Ingredients:

  • 1 lb chicken breast, cut into 1-inch strips
  • 8 oz dried noodles (Hokkien, Udon, or Ramen style)
  • 4 tbsp low-sodium soy sauce
  • 3 tbsp hoisin sauce
  • 2 tbsp honey
  • 1 tbsp rice vinegar
  • 1 tsp toasted sesame oil
  • 1 tbsp cornstarch
  • 1 tsp red chili flakes
  • 2 tbsp neutral oil
  • 2 cups broccoli florets
  • 6 cloves garlic, minced
  • 1 tbsp fresh ginger, grated
  • 3 green onions, sliced
  • 1 tbsp toasted sesame seeds

Instructions:

  1. Boil the dried noodles according to package instructions until al dente. Drain and set aside.
  2. In a small mixing bowl, whisk together the soy sauce, hoisin sauce, honey, rice vinegar, toasted sesame oil, cornstarch, and red chili flakes to create the sticky sauce.
  3. Heat 1 tablespoon of neutral oil in a large wok or heavy-bottomed skillet over high heat.
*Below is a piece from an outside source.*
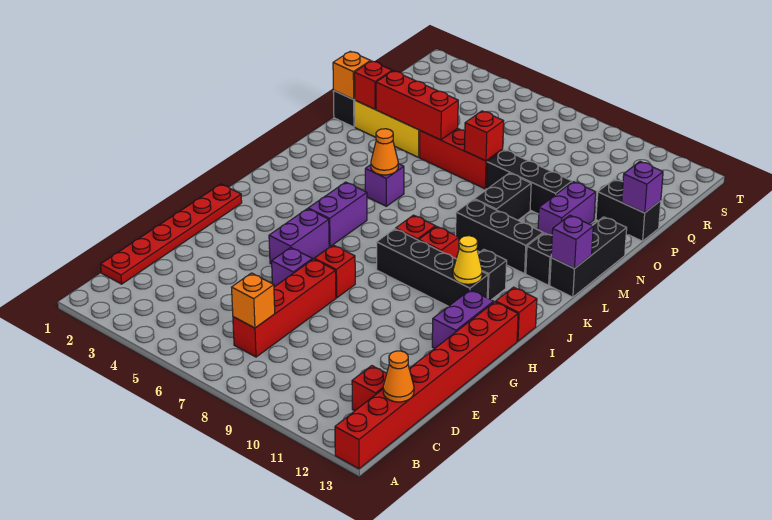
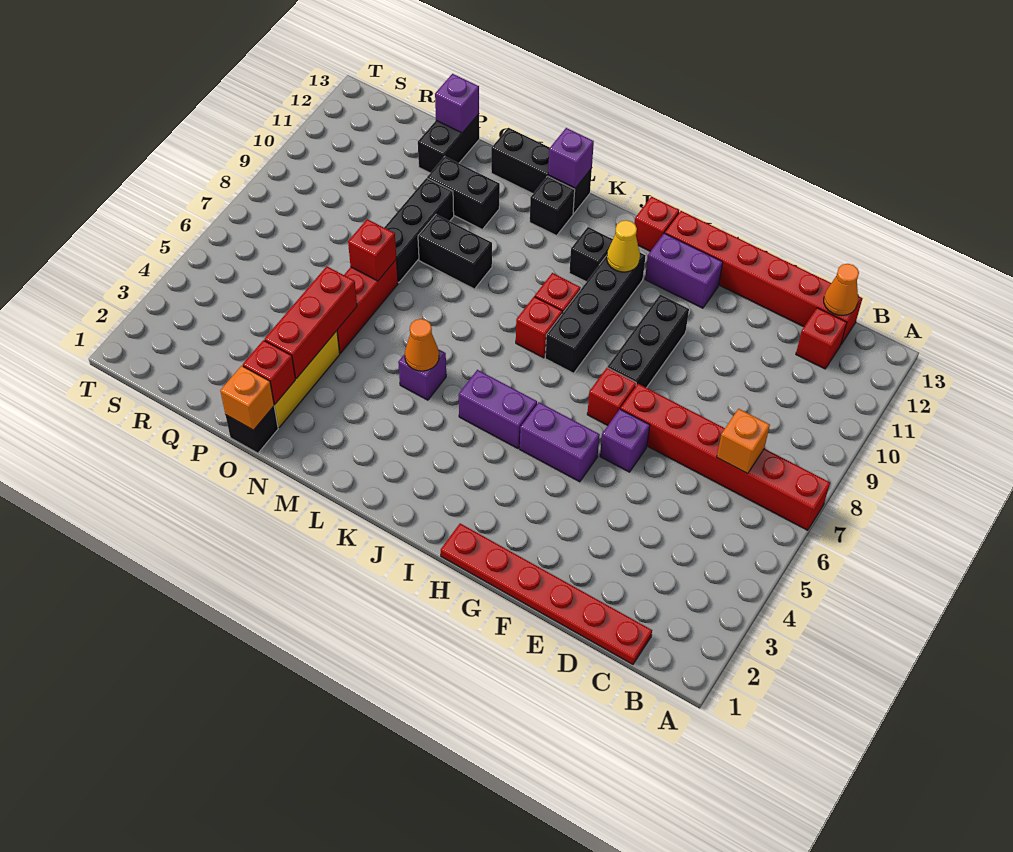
red 1x8 brick [335,302,518,469] -> red 1x6 brick [665,211,862,344]
red 1x4 brick [233,259,336,357] -> red 1x6 brick [621,384,830,530]
black 1x3 brick [456,199,543,274] -> black 1x3 brick moved to [608,294,689,388]
purple 1x2 brick [538,182,596,235] -> black 1x2 brick [427,156,500,229]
Add the chicken strips and flash-sear until golden brown and cooked through (about 4-5 minutes). Remove chicken from the pan and set aside.
  4. Add the remaining tablespoon of oil to the wok. Stir-fry the broccoli florets and the white parts of the green onions for 2-3 minutes until vibrant.
  5. Add the minced garlic and grated ginger to the vegetables, stirring constantly for 30 seconds to release aromatics without burning.
  6. Return the chicken to the pan along with the cooked noodles. Pour the sauce over the ingredients.
  7. Toss everything continuously over high heat for 1-2 minutes until the sauce thickens into a glossy, sticky glaze that coats every strand of noodle.
  8. Garnish with the green parts of the sliced onions and toasted sesame seeds before serving hot.